Self-Preservation

The day is crimson. It drips from eves, winds around necks, and stains the hands of everyone that I brush past on the street. Only children turn to look at me before they are jerked away by parents who know my touch too well to acknowledge it anymore.

Cheerful yellow weeds dot the yard as I make my way up the drive; one small sign that things under this roof are not as they should be. Her parents left the door opened for me when they left hours ago, seeking empty words from people who could never begin to imagine the grief that they’re pretending not to feel.

It’s hard to stay grounded in this house anymore. I grip the banister hard as I climb the stairs. I slip through the crack of her bedroom door and realize that we are not alone. You sit at the foot of the bed, watching her. You were unexpected, but I’m not overly concerned; I’ve never pretended omniscience. I make myself as small as possible on her pillow. As long as you are here, I am content just to watch.

She stands in front of the mirror, hesitant hands smoothing over white silk that will capture her final moments well. She is midnight hair and violet eyes; radiance personified. You are chin on knees and arms wrapped around legs; undeserved nerves and well-deserved guilt.

She sees my reflection behind hers in the mirror. I nod. Her mouth thins.

She calls you over to her and you oblige, knowing that you are the last friendly face that she will ever see. She takes a dark wooden box from the vanity and relieves it of a pearl hair comb. She pushes hair back from your face and slides it in, cupping her hands under your chin.

You struggle for words. You know that this is important; a culmination of everything that the two of you have been and never will be.

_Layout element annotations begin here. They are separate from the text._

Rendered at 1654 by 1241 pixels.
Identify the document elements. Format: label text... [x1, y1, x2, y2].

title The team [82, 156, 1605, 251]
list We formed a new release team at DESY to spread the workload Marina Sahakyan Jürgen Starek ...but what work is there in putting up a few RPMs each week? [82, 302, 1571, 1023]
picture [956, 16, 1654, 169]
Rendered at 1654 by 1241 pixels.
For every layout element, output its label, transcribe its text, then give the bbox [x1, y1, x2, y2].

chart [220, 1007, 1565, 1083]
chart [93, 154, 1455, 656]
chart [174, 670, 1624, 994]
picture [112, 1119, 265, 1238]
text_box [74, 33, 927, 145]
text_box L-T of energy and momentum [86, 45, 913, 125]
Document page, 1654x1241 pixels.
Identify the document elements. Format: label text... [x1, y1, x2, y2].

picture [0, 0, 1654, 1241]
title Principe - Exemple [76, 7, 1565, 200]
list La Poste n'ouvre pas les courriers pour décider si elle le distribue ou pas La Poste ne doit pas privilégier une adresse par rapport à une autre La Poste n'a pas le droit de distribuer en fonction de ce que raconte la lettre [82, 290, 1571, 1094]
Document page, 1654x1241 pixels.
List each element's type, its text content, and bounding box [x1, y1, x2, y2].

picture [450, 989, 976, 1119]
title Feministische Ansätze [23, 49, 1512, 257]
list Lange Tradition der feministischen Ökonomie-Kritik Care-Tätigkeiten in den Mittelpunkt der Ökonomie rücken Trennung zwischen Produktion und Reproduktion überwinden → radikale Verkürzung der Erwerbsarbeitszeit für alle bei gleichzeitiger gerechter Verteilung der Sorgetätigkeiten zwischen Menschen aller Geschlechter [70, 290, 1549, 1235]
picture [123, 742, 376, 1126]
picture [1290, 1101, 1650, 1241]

“I won’t help them,” you say.

Her hands turn to iron.

“No.”

They slide down to your shoulders.

“You have to.”

They squeeze tight.

“Do you hear me?”

She shakes you so hard that her final gift to you tumbles to the floor. She lets go, neither guilty nor confused nor crazed.

“You have to.”

You nod and bend. She takes the comb and replaces it, hand to hair and lips to forehead.

You will miss her, but you can’t do anything about that now.

You drink her in for the last time, but she is already gone. So you leave, too.

Now it’s just she and I, and she knows that I’m here.

She has spent nights on her knees, clutching me tight as she sobbed for someone, anyone, to save her. And when that didn’t happen, she started the screaming and destruction. None of it mattered. Whatever she did, the silence stayed.

That was then.

This is now.

“It’s not you that did this,” she says as I slither off of the bed and face her. “I’m not afraid anymore. For me.”

I cock my head.

“Keep her safe.”

And then she is gone too, striding through her house and out into the street without a backward glance. She gave me up a long time ago, and her life soon after. Today is little more than a means to an end.

I glance out the window at the crimson streamers dripping from the rooftops. The houses bleed with her.

People are already lining the streets when I catch up. Hundreds of eyes follow her as she walks slowly, confidently down the street that she has known since she was a child. She meets no one’s eyes, draws on no strength but her own because it is the only kind left.

A faint whistle is all of the notice before she is struck from behind by a stone the size of a tennis ball. And then they are coming from everywhere, heaved by her schoolmates and teachers, the woman who cuts her hair and the man that has served her ice-cream every  Saturday afternoon since she was five.

I am looking for one particular face. I find you on the fringes of the crowd, staring blankly at the scene before you. This thing, this ritual that you have observed blindly since you were old enough to  choose your own stone is different now. You have never before understood so deeply the meaning of the word superstition, and for the first time you wonder if you have been lied to, if all of the loved ones who told you that this was not murder, this was necessity, had ever had to stand where you are standing now; if the body filling the white dress slowly being stained red ever really meant anything to them.

And then I am beside you. I put my hand on your shoulder. You look up as I press a smooth, flat stone into your palm. I have a promise to keep.

You decide.

She is on the ground now, all of the stones discarded but for the one in your hand. You pull me with you to her side, where she stares unseeing at the sky and twitches as the last signs of her life bloom across her dress. You bend, kiss her on the forehead. Her blood stains your lips as you raise the rock above your head and put an end to a life that was finished long ago.

I gather her up in my arms and rock her gently even though she can’t feel me anymore. By the time she stills every eye is on you.

I stretch out my hand.

You turn away.

You know better than anyone how little I can really do for you.

Taking the Blame

I look down at the blood on my hands and wonder how it got there and if this was how Jesus Christ felt as he suffocated under the crushing weight of the guilt of all of humanity.

I don’t think that my hands have been stained this deeply by my own sins, despite the fact that I’ve been told time and time again that it’s not my place to be apologetic for anyone besides myself, no matter how much their transgressions remind me of an amplified version of my own.

When I hold my hands up to the light the arguments stop dead. Mouths open, then close. Heads turn away.

What they don’t realize is that it’s their transgressions that they are choosing to turn away from.

I won’t wash my hands of them because someone has to remember. More importantly, someone has to be accountable.

Even though I know that they would never do the same for me.